DATA TO PROCESS:
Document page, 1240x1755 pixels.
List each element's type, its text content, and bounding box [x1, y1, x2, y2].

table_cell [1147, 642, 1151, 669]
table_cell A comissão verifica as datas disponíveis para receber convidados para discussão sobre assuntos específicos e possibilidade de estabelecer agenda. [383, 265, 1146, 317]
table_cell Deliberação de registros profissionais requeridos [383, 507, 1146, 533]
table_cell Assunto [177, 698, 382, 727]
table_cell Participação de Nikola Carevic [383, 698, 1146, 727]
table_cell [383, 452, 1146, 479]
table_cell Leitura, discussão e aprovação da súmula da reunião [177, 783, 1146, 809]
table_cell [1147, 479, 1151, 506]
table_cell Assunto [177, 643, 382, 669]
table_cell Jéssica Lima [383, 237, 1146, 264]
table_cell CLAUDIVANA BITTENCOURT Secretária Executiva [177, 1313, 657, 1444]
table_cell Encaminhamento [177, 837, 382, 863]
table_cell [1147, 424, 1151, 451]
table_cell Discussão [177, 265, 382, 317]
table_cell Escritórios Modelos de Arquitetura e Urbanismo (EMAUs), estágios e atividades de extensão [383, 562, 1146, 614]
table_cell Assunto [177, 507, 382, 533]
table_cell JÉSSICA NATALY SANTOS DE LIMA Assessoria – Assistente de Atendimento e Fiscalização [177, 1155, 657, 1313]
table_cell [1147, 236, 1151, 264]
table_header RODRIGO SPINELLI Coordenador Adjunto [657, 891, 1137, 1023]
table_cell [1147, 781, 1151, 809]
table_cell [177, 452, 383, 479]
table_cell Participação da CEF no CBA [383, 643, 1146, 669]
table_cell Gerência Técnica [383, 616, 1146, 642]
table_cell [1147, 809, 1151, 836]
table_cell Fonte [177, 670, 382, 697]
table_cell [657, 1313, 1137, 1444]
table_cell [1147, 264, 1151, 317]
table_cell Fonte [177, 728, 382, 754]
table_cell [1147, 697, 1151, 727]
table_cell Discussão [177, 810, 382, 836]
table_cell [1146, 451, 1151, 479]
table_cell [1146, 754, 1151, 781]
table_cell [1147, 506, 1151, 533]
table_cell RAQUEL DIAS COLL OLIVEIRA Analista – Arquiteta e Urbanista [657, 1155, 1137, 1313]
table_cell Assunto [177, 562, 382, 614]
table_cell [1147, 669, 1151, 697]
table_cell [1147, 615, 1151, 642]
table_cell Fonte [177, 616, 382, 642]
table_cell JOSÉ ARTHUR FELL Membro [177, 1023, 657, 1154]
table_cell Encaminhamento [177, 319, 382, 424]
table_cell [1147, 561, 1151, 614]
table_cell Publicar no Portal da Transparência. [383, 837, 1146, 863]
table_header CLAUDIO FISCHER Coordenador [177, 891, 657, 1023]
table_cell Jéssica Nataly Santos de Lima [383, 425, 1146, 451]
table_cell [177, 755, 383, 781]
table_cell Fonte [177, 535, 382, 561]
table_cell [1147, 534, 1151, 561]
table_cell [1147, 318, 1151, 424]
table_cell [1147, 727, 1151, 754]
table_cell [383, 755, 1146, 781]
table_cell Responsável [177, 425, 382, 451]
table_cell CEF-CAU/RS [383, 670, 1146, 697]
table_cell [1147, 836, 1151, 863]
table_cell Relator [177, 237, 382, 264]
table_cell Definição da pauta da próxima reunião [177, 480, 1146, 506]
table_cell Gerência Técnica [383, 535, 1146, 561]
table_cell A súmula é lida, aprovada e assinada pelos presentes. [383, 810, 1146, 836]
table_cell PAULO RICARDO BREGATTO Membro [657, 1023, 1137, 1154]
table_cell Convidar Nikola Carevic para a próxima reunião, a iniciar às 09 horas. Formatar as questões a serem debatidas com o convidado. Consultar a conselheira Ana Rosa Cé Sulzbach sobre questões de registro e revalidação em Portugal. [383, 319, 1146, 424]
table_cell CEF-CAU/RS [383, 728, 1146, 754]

TASK TO CARRY OUT: Print, without any change, every line from the one containing "table_cell [1147, 642, 1151, 669]" through the one containing "table_cell Fonte [177, 616, 382, 642]", inclusive.

EXPECTED ANSWER:
table_cell [1147, 642, 1151, 669]
table_cell A comissão verifica as datas disponíveis para receber convidados para discussão sobre assuntos específicos e possibilidade de estabelecer agenda. [383, 265, 1146, 317]
table_cell Deliberação de registros profissionais requeridos [383, 507, 1146, 533]
table_cell Assunto [177, 698, 382, 727]
table_cell Participação de Nikola Carevic [383, 698, 1146, 727]
table_cell [383, 452, 1146, 479]
table_cell Leitura, discussão e aprovação da súmula da reunião [177, 783, 1146, 809]
table_cell [1147, 479, 1151, 506]
table_cell Assunto [177, 643, 382, 669]
table_cell Jéssica Lima [383, 237, 1146, 264]
table_cell CLAUDIVANA BITTENCOURT Secretária Executiva [177, 1313, 657, 1444]
table_cell Encaminhamento [177, 837, 382, 863]
table_cell [1147, 424, 1151, 451]
table_cell Discussão [177, 265, 382, 317]
table_cell Escritórios Modelos de Arquitetura e Urbanismo (EMAUs), estágios e atividades de extensão [383, 562, 1146, 614]
table_cell Assunto [177, 507, 382, 533]
table_cell JÉSSICA NATALY SANTOS DE LIMA Assessoria – Assistente de Atendimento e Fiscalização [177, 1155, 657, 1313]
table_cell [1147, 236, 1151, 264]
table_header RODRIGO SPINELLI Coordenador Adjunto [657, 891, 1137, 1023]
table_cell [1147, 781, 1151, 809]
table_cell [177, 452, 383, 479]
table_cell Participação da CEF no CBA [383, 643, 1146, 669]
table_cell Gerência Técnica [383, 616, 1146, 642]
table_cell [1147, 809, 1151, 836]
table_cell Fonte [177, 670, 382, 697]
table_cell [657, 1313, 1137, 1444]
table_cell [1147, 264, 1151, 317]
table_cell Fonte [177, 728, 382, 754]
table_cell [1147, 697, 1151, 727]
table_cell Discussão [177, 810, 382, 836]
table_cell [1146, 451, 1151, 479]
table_cell [1146, 754, 1151, 781]
table_cell [1147, 506, 1151, 533]
table_cell RAQUEL DIAS COLL OLIVEIRA Analista – Arquiteta e Urbanista [657, 1155, 1137, 1313]
table_cell Assunto [177, 562, 382, 614]
table_cell [1147, 669, 1151, 697]
table_cell [1147, 615, 1151, 642]
table_cell Fonte [177, 616, 382, 642]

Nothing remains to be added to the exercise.